Friday, 4 February 2022

Mampu Menyimpan Nutrisi dan Rasa Yang Lebih Nikmat

Saat menyantap makan malam, saya mencoba 32 kali mengunyah, sejauh yang saya tahu, air liur dan makanan yang tercampur pada mulut dengan jumlah kunyahan tersebut, akan mudah  diekstraksi dalam tubuh. Sehingga nutrisi bisa tersimpan dengan baik dan mampu menambah rasa yang lebih nikmat. 

Saya menyadari semua yang tersimpan dan bertambah pada tubuh dengan proses yang tidak mudah, semua dilalui dan dilatih berkali-kali. Mengapa sampai demikian? Karena hal tersebut sangat jarang dilakukan oleh kebanyakan orang yang sedang makan. 

Sudah harus dipastikan juga, jika mau mengunyah makanan dengan jumlah 32 kali, kita mesti bersabar dalam mejalani prosesnya, kebiasaan ini sangat jarang dan perlu latihan yang panjang, karena bagi umumnya yang makan di tempat manapun, asal mengunyah makanan saja.

Jika dilihat dari proses di atas, ternyata belum cukup hanya melatih jumlah mengunyah. Untuk proses menyimpan nutrisi dan menambah rasa yang lebih nikmat  harus juga didukung dengan mengumpulkan, mengolah, dan menyajikan masakan dengan cara yang baik, sehingga makanan yang kita santap sudah jelas akan kaya kandungan, besar manfaat dan luas berkahnya.

Selain dua hal di atas, masih ada hal yang perlu kita punya, yaitu kesadaran. Kita sadar bahwa cara menerima makanan itu paling penting, terkadang kita belum benar dalam menerimanya, dari setiap sajian rezeki apapun harus mampu diterima dengan syukur supaya tidak kabur hasiat terkuat dalam makanan.

Mengapa itu penting.  Hal itu  mampu menyimpan dan menambah nutrisi dan rasa yang lebih utuh. Pada setiap kunyahan menentukan kualitas, pada setiap cara mencari dan mengolah untuk menentukan kepantasan, dan pada setiap penerimaan dengan syukur menentukan  kuantitas berkah nutrisi dan rasa yang tidak terhingga, bukan hanya terserap  nutrisi  oleh celah cerna, namun mampu membuka celah hati dari Maha pemberi nikmat.

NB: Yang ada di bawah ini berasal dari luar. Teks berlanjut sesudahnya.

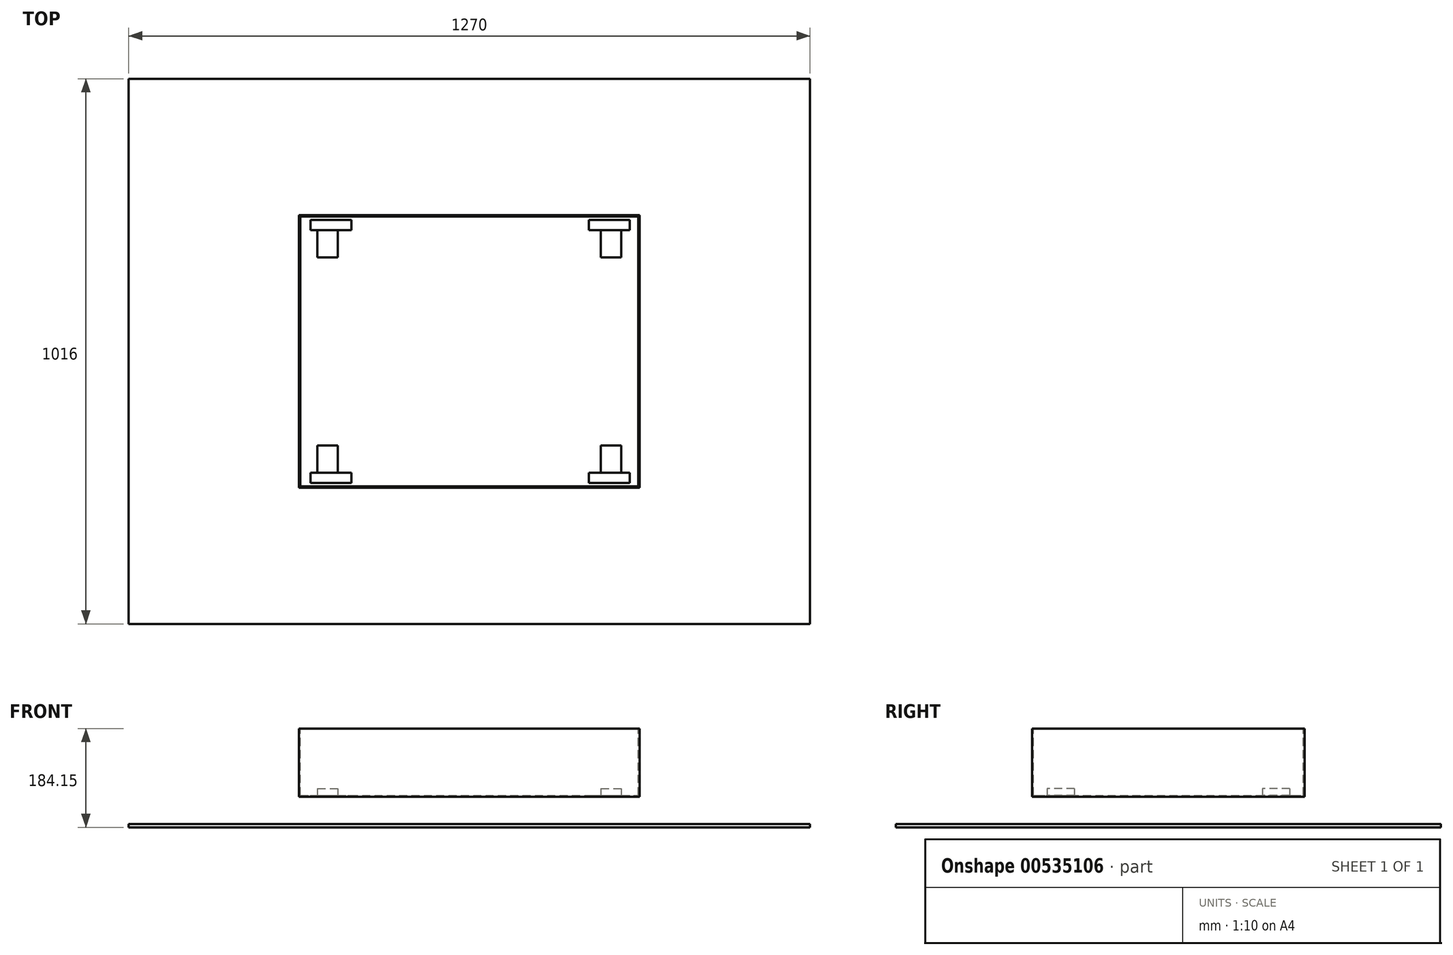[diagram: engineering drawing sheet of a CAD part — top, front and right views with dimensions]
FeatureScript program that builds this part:
annotation { "Feature Type Name" : "Feature", "Feature Type Description" : "" }
export const myFeature = defineFeature(function(context is Context, id is Id, definition is map)
    precondition{}
    {
        {
            var Q0;
            Q0=qCreatedBy(makeId("Front.planeOp"),FACE);
            var sketch = newSketch(context, id + "F0", { "sketchPlane" : qUnion([Q0])});
            skLineSegment(sketch, "E0.bottom", {"start": v(0, 0) * mm, "end": v(635, 0) * mm});
            skLineSegment(sketch, "E0.top", {"start": v(0, 127) * mm, "end": v(635, 127) * mm});
            skLineSegment(sketch, "E0.left", {"start": v(0, 0) * mm, "end": v(0, 127) * mm});
            skLineSegment(sketch, "E0.right", {"start": v(635, 0) * mm, "end": v(635, 127) * mm});
            skSolve(sketch);
        }
        {
            var Q0;
            Q0=qSketchRegion(id+"F0",true);
            extrude(context, id + "F1", {"entities" : qUnion([Q0]), "depth" : 508 * mm});
        }
        {
            var Q0;
            Q0=makeQuery(id+"F1.opExtrude","SWEPT_FACE",FACE,{"disambiguationData":[OSD([sQuery(id+"F0.wireOp",EDGE,"E0.top")])]});
            shell(context, id + "F2", {"entities" : qUnion([Q0]), "thickness" : 2.54 * mm});
        }
        {
            var Q0;
            Q0=makeQuery(id+"F2.opShell","OFFSET_FACE",FACE,{"disambiguationData":[OSD([sQuery(id+"F0.wireOp",EDGE,"E0.bottom")])]});
            var sketch = newSketch(context, id + "F3", { "sketchPlane" : qUnion([Q0])});
            skLineSegment(sketch, "E1.bottom", {"start": v(34.3, -27.94) * mm, "end": v(72.39, -27.94) * mm});
            skLineSegment(sketch, "E1.top", {"start": v(34.3, -78.74) * mm, "end": v(72.4, -78.74) * mm});
            skLineSegment(sketch, "E1.left", {"start": v(34.3, -27.94) * mm, "end": v(34.3, -78.74) * mm});
            skLineSegment(sketch, "E1.right", {"start": v(72.4, -27.94) * mm, "end": v(72.4, -78.74) * mm});
            skLineSegment(sketch, "E2.bottom", {"start": v(2.54, -2.54) * mm, "end": v(34.3, -2.54) * mm});
            skLineSegment(sketch, "E2.top", {"start": v(2.54, -27.94) * mm, "end": v(34.3, -27.94) * mm});
            skLineSegment(sketch, "E2.left", {"start": v(2.54, -2.54) * mm, "end": v(2.54, -27.94) * mm});
            skLineSegment(sketch, "E2.right", {"start": v(34.3, -2.54) * mm, "end": v(34.3, -27.94) * mm});
            skLineSegment(sketch, "E3.0.1.0", {"start": v(34.3, -429.26) * mm, "end": v(72.39, -429.26) * mm});
            skLineSegment(sketch, "E3.0.1.1", {"start": v(34.3, -429.26) * mm, "end": v(34.3, -480.06) * mm});
            skLineSegment(sketch, "E3.0.1.2", {"start": v(34.3, -480.06) * mm, "end": v(72.39, -480.06) * mm});
            skLineSegment(sketch, "E3.0.1.3", {"start": v(72.4, -429.26) * mm, "end": v(72.4, -480.06) * mm});
            skLineSegment(sketch, "E3.1.0.0", {"start": v(562.61, -27.94) * mm, "end": v(600.7, -27.94) * mm});
            skLineSegment(sketch, "E3.1.0.1", {"start": v(562.61, -27.94) * mm, "end": v(562.61, -78.74) * mm});
            skLineSegment(sketch, "E3.1.0.2", {"start": v(562.61, -78.74) * mm, "end": v(600.7, -78.74) * mm});
            skLineSegment(sketch, "E3.1.0.3", {"start": v(600.7, -27.94) * mm, "end": v(600.7, -78.74) * mm});
            skLineSegment(sketch, "E3.1.1.0", {"start": v(562.61, -429.26) * mm, "end": v(600.7, -429.26) * mm});
            skLineSegment(sketch, "E3.1.1.1", {"start": v(562.61, -429.26) * mm, "end": v(562.61, -480.06) * mm});
            skLineSegment(sketch, "E3.1.1.2", {"start": v(562.61, -480.06) * mm, "end": v(600.7, -480.06) * mm});
            skLineSegment(sketch, "E3.1.1.3", {"start": v(600.7, -429.26) * mm, "end": v(600.7, -480.06) * mm});
            skLineSegment(sketch, "E3.direction1", {"start": v(34.3, -27.94) * mm, "end": v(562.61, -27.94) * mm, "construction": true});
            skLineSegment(sketch, "E3.direction2", {"start": v(34.3, -27.94) * mm, "end": v(34.3, -429.26) * mm, "construction": true});
            skLineSegment(sketch, "E4.bottom", {"start": v(21.59, -499.1) * mm, "end": v(97.8, -499.1) * mm});
            skLineSegment(sketch, "E4.top", {"start": v(21.59, -480.06) * mm, "end": v(97.8, -480.06) * mm});
            skLineSegment(sketch, "E4.left", {"start": v(21.59, -499.1) * mm, "end": v(21.59, -480.06) * mm});
            skLineSegment(sketch, "E4.right", {"start": v(97.8, -499.1) * mm, "end": v(97.8, -480.06) * mm});
            skLineSegment(sketch, "E5.0.1.0", {"start": v(21.59, -8.9) * mm, "end": v(97.79, -8.9) * mm});
            skLineSegment(sketch, "E5.0.1.1", {"start": v(21.59, -27.94) * mm, "end": v(21.59, -8.9) * mm});
            skLineSegment(sketch, "E5.0.1.2", {"start": v(21.59, -27.94) * mm, "end": v(97.8, -27.94) * mm});
            skLineSegment(sketch, "E5.0.1.3", {"start": v(97.8, -27.94) * mm, "end": v(97.8, -8.9) * mm});
            skLineSegment(sketch, "E5.1.0.0", {"start": v(540.38, -480.06) * mm, "end": v(616.59, -480.06) * mm});
            skLineSegment(sketch, "E5.1.0.1", {"start": v(540.38, -499.1) * mm, "end": v(540.38, -480.06) * mm});
            skLineSegment(sketch, "E5.1.0.2", {"start": v(540.38, -499.1) * mm, "end": v(616.59, -499.1) * mm});
            skLineSegment(sketch, "E5.1.0.3", {"start": v(616.59, -499.1) * mm, "end": v(616.59, -480.06) * mm});
            skLineSegment(sketch, "E5.1.1.0", {"start": v(540.38, -8.9) * mm, "end": v(616.59, -8.9) * mm});
            skLineSegment(sketch, "E5.1.1.1", {"start": v(540.38, -27.94) * mm, "end": v(540.38, -8.9) * mm});
            skLineSegment(sketch, "E5.1.1.2", {"start": v(540.38, -27.94) * mm, "end": v(616.59, -27.94) * mm});
            skLineSegment(sketch, "E5.1.1.3", {"start": v(616.59, -27.94) * mm, "end": v(616.59, -8.9) * mm});
            skLineSegment(sketch, "E5.direction1", {"start": v(21.59, -480.06) * mm, "end": v(540.38, -480.06) * mm, "construction": true});
            skLineSegment(sketch, "E5.direction2", {"start": v(21.59, -480.06) * mm, "end": v(21.59, -8.9) * mm, "construction": true});
            skLineSegment(sketch, "E6", {"start": v(600.7, -27.94) * mm, "end": v(632.46, -27.94) * mm});
            skLineSegment(sketch, "E7", {"start": v(317.5, -505.46) * mm, "end": v(317.5, -2.54) * mm, "construction": true});
            skLineSegment(sketch, "E8", {"start": v(2.54, -254) * mm, "end": v(632.46, -254) * mm, "construction": true});
            skSolve(sketch);
        }
        {
            var Q0;
            Q0=makeQuery(id+"F3.imprint","IMPRINT",FACE,{"disambiguationData":[TD([[makeQuery(id+"F3.imprint","IMPRINT",EDGE,{"derivedFrom":sQuery(id+"F3.wireOp",EDGE,"E1.bottom")}),-1.0]])]});
            var Q1;
            Q1=makeQuery(id+"F3.imprint","IMPRINT",FACE,{"disambiguationData":[TD([[makeQuery(id+"F3.imprint","IMPRINT",EDGE,{"derivedFrom":sQuery(id+"F3.wireOp",EDGE,"E3.1.0.0")}),-1.0]])]});
            var Q2;
            Q2=makeQuery(id+"F3.imprint","IMPRINT",FACE,{"disambiguationData":[TD([[makeQuery(id+"F3.imprint","IMPRINT",EDGE,{"derivedFrom":sQuery(id+"F3.wireOp",EDGE,"E3.1.1.0")}),-1.0]])]});
            var Q3;
            Q3=makeQuery(id+"F3.imprint","IMPRINT",FACE,{"disambiguationData":[TD([[makeQuery(id+"F3.imprint","IMPRINT",EDGE,{"derivedFrom":sQuery(id+"F3.wireOp",EDGE,"E3.0.1.0")}),-1.0]])]});
            var Q4;
            Q4=makeQuery(id+"F3.imprint","IMPRINT",FACE,{"disambiguationData":[TD([[makeQuery(id+"F3.imprint","IMPRINT",EDGE,{"derivedFrom":sQuery(id+"F3.wireOp",EDGE,"E1.top")}),1.0]])]});
            var Q5;
            {var subQ0=sQuery(id+"F3.wireOp",EDGE,"E3.1.0.1");Q5=makeQuery(id+"F3.imprint","IMPRINT",FACE,{"disambiguationData":[TD([[makeQuery(id+"F3.imprint","IMPRINT",EDGE,{"derivedFrom":subQ0}),1.0]])]});}
            extrude(context, id + "F4", {"entities" : qUnion([Q0, Q1, Q2, Q3, Q4, Q5]), "operationType" : NewBodyOperationType.ADD, "depth" : 12.7 * mm});
        }
        {
            var Q0;
            Q0=makeQuery(id+"F3.imprint","IMPRINT",FACE,{"disambiguationData":[TD([[makeQuery(id+"F3.imprint","IMPRINT",EDGE,{"derivedFrom":sQuery(id+"F3.wireOp",EDGE,"E4.bottom")}),1.0]])]});
            var Q1;
            {var subQ2=sQuery(id+"F3.wireOp",EDGE,"E5.0.1.3");Q1=makeQuery(id+"F3.imprint","IMPRINT",FACE,{"disambiguationData":[TD([[makeQuery(id+"F3.imprint","IMPRINT",EDGE,{"derivedFrom":subQ2}),1.0]])]});}
            var Q2;
            {var subQ5=sQuery(id+"F3.wireOp",EDGE,"E5.0.1.1");Q2=makeQuery(id+"F3.imprint","IMPRINT",FACE,{"disambiguationData":[TD([[makeQuery(id+"F3.imprint","IMPRINT",EDGE,{"derivedFrom":subQ5}),-1.0]])]});}
            var Q3;
            Q3=makeQuery(id+"F3.imprint","IMPRINT",FACE,{"disambiguationData":[TD([[makeQuery(id+"F3.imprint","IMPRINT",EDGE,{"derivedFrom":sQuery(id+"F3.wireOp",EDGE,"E5.1.1.0")}),-1.0]])]});
            var Q4;
            {var subQ0=sQuery(id+"F3.wireOp",EDGE,"E5.1.0.1");Q4=makeQuery(id+"F3.imprint","IMPRINT",FACE,{"disambiguationData":[TD([[makeQuery(id+"F3.imprint","IMPRINT",EDGE,{"derivedFrom":subQ0}),-1.0]])]});}
            extrude(context, id + "F5", {"entities" : qUnion([Q0, Q1, Q2, Q3, Q4]), "operationType" : NewBodyOperationType.REMOVE, "oppositeDirection" : true, "depth" : 25.4 * mm});
        }
        {
            var Q0;
            Q0=makeQuery(id+"F1.opExtrude","SWEPT_FACE",FACE,{"disambiguationData":[OSD([sQuery(id+"F0.wireOp",EDGE,"E0.bottom")])]});
            cPlane(context, id + "F6", {"entities" : qUnion([Q0]), "cplaneType" : CPlaneType.OFFSET, "offset" : 50.8 * mm, "width" : 152.4 * mm, "height" : 152.4 * mm});
        }
        {
            var Q0;
            Q0=qCreatedBy(id+"F6.planeOp",FACE);
            var sketch = newSketch(context, id + "F7", { "sketchPlane" : qUnion([Q0])});
            skLineSegment(sketch, "E9.bottom", {"start": v(-317.5, 762) * mm, "end": v(952.5, 762) * mm});
            skLineSegment(sketch, "E9.top", {"start": v(-317.5, -254) * mm, "end": v(952.5, -254) * mm});
            skLineSegment(sketch, "E9.left", {"start": v(-317.5, 762) * mm, "end": v(-317.5, -254) * mm});
            skLineSegment(sketch, "E9.right", {"start": v(952.5, 762) * mm, "end": v(952.5, -254) * mm});
            skSolve(sketch);
        }
        {
            var Q0;
            Q0=makeQuery(id+"F7.imprint","IMPRINT",FACE,{"disambiguationData":[TD([[makeQuery(id+"F7.imprint","IMPRINT",EDGE,{"derivedFrom":sQuery(id+"F7.wireOp",EDGE,"E9.bottom")}),-1.0]])]});
            extrude(context, id + "F8", {"entities" : qUnion([Q0]), "depth" : 6.35 * mm});
        }
    });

Semua itu memang tidak mudah, hanya bisa terjadi dengan rencana yang matang dan berulang dicoba, kedua hal tersebut saya ibaratkan dua  pasang cara yang bersamaan bergerak untuk terus berupaya menyajikan nikmat dan rasa yang hakiki.

Proses ini harus  menjadi potret baik, menjadi  moment untuk memulai berubah. Sudah saatnya nutrisi dan rasa yang masuk dalam lembar halus lambung kita, menjadi sari-sari makanan yang berubah menjadi energi ketenangan lahir dan batin. Setiap makanan yang kita makan sepatunya menjadi cermin kejernihan spritual.